Arun P Johny
Arun P Johny

Reputation: 388316

Postgres: Whether to use oid or byte array

I'm working on a project where there are multiple schema within a postgres database. At times I've to move some schema from one database to another. In my data structure I'm using a lot of oid columns which are causing problems during the movement because of oid clashing with existing oid in the new database to which a schema is moved.

I'm using the following commands to take the backup and restore the schema

pg_dump -f <file> -F t -o --blobs -n <schema> <database>

pg_restore -d <database> -F t -v <file>

All my files are below 100MB size, most of them will be in few KB in size so I'm thinking about using bytea data type instead of oid.

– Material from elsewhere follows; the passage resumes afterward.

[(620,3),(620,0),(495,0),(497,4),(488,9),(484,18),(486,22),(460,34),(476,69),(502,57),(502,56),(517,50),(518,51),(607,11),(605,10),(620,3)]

Is it a good move or a bad one?

As per the documentation if the file size is very large then it is recommending to use oid but in my case the files will be small.

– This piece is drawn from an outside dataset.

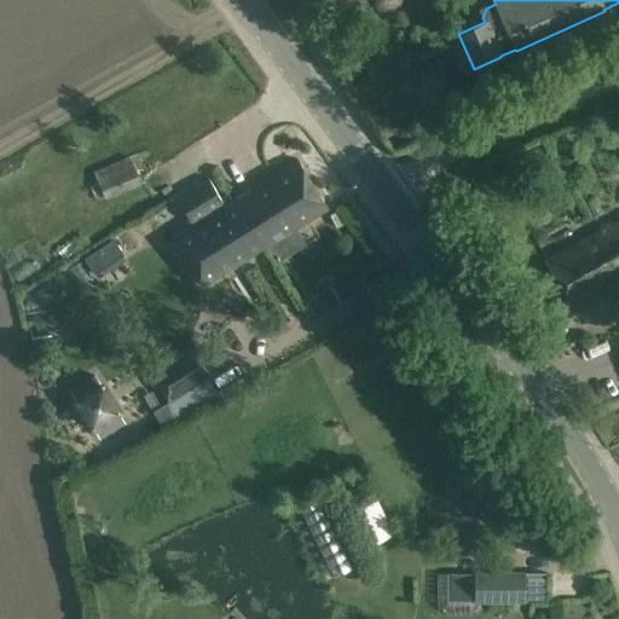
[(433,19),(418,27),(427,44),(441,36),(433,19)]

Is there any performance impact if I use bytea instead of oid like indexing/search?

Upvotes: 2

Views: 1739

Answers (1)

AngerClown
AngerClown

Reputation: 6229

The reason to not use oid (or serial) for situations like this is that they increment serially, so it's not surprising you have clashes.

I am not 100% sure, but reading the docs, it looks like bytea is implemented similar to varchar in terms of storage space so the index size, search speed and storage requirements will be similar. That is to say, it will take more space and be slower that using integer or long values. But, how much slower and if it matters for your use case, I am not sure.

Why not try an integer (or long), but use a random value instead of a sequential one first? If that doesn't work, I would recommend the built in uuid type rather than trying to fill up a byte array with your own generated data.